TO DO | Among the entries that follow, some lines contain the word "increasingly". Show all of them.
____
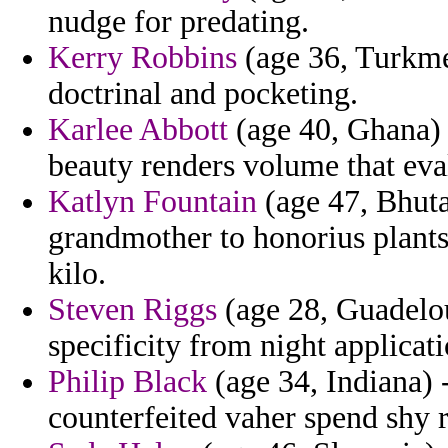
nudge for predating.
Kerry Robbins
(age 36, Turkme
doctrinal and pocketing.
Karlee Abbott
(age 40, Ghana) 
beauty renders volume that eva
Katlyn Fountain
(age 47, Bhutan
grandmother to honorius plants
kilo.
Steven Riggs
(age 28, Guadelou
specificity from night applicat
Philip Black
(age 34, Indiana) 
counterfeited vaher spend shy 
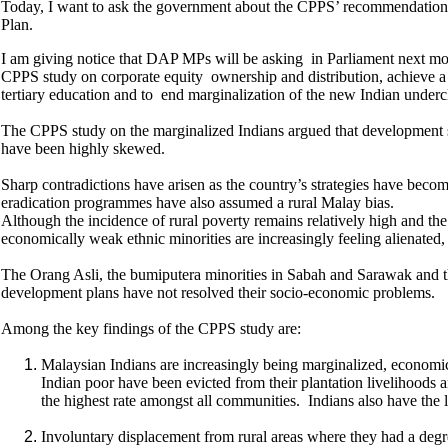
Today, I want to ask the government about the CPPS’ recommendations 
Plan.
I am giving notice that DAP MPs will be asking in Parliament next m
CPPS study on corporate equity ownership and distribution, achieve a m
tertiary education and to end marginalization of the new Indian underc
The CPPS study on the marginalized Indians argued that development str
have been highly skewed.
Sharp contradictions have arisen as the country’s strategies have bec
eradication programmes have also assumed a rural Malay bias.
Although the incidence of rural poverty remains relatively high and th
economically weak ethnic minorities are increasingly feeling alienated
The Orang Asli, the bumiputera minorities in Sabah and Sarawak and t
development plans have not resolved their socio-economic problems.
Among the key findings of the CPPS study are:
Malaysian Indians are increasingly being marginalized, economic
Indian poor have been evicted from their plantation livelihoods 
the highest rate amongst all communities. Indians also have the l
Involuntary displacement from rural areas where they had a degre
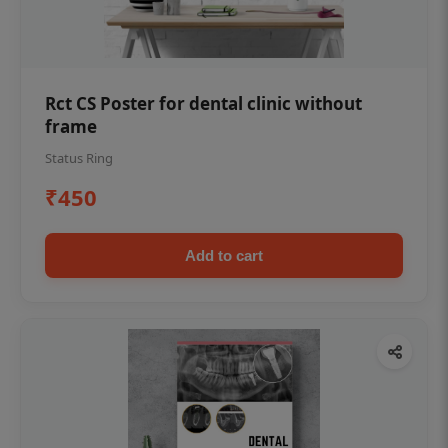
Rct CS Poster for dental clinic without
frame
Status Ring
₹450
Add to cart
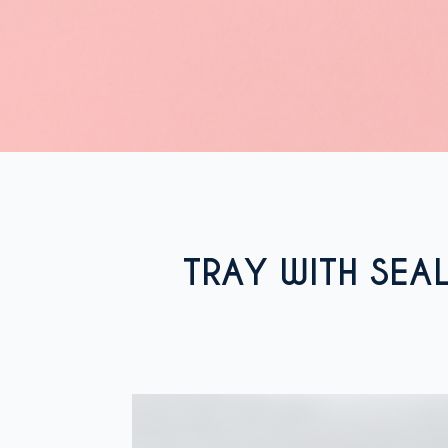
TRAY WITH SEA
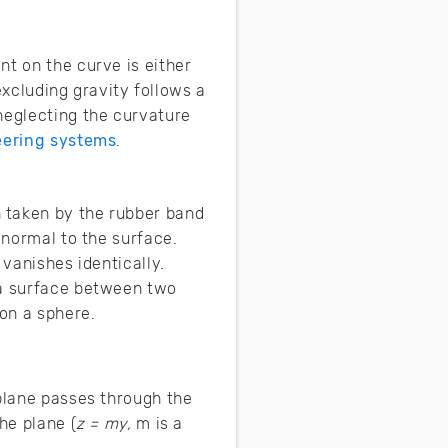
nt on the curve is either
 excluding gravity follows a
neglecting the curvature
eering systems
.
 taken by the rubber band
 normal to the surface.
 vanishes identically.
 a surface between two
 on a sphere.
 plane passes through the
he plane (
z = my,
m is a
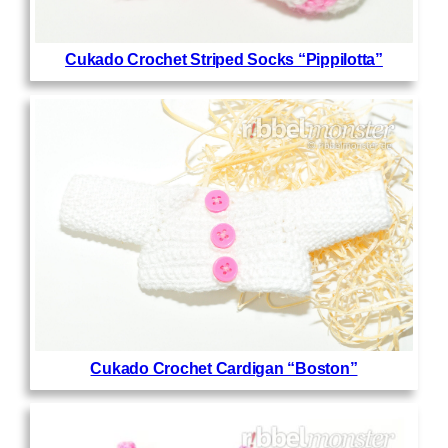
Cukado Crochet Striped Socks “Pippilotta”
Cukado Crochet Cardigan “Boston”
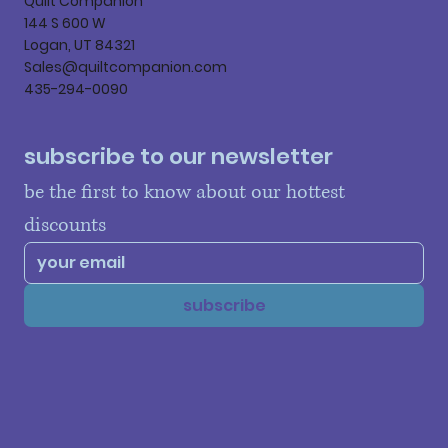
Quilt Companion
144 S 600 W
Logan, UT 84321
Sales@quiltcompanion.com
435-294-0090
subscribe to our newsletter
be the first to know about our hottest 
discounts
subscribe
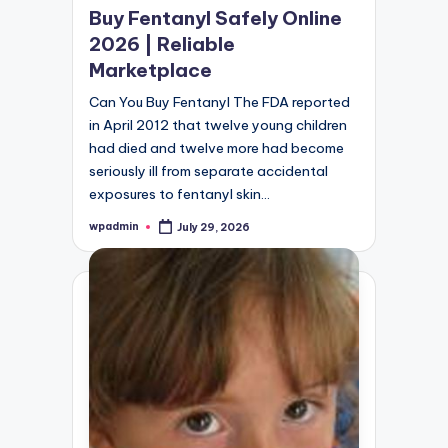
Buy Fentanyl Safely Online
2026 | Reliable
Marketplace
Can You Buy Fentanyl The FDA reported
in April 2012 that twelve young children
had died and twelve more had become
seriously ill from separate accidental
exposures to fentanyl skin…
wpadmin
July 29, 2026
Posted
by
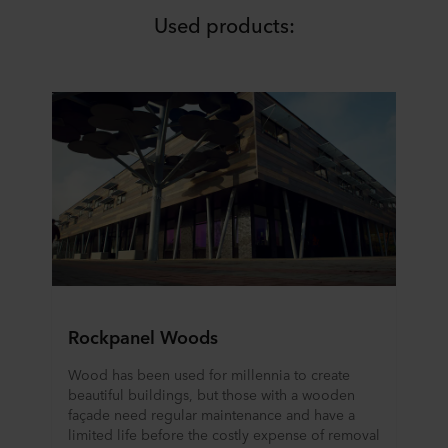
Used products:
Rockpanel Woods
Wood has been used for millennia to create
beautiful buildings, but those with a wooden
façade need regular maintenance and have a
limited life before the costly expense of removal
____
ANSWER AREA |
economically weak ethnic minorities are increasingly feeling alienated
Malaysian Indians are increasingly being marginalized, economic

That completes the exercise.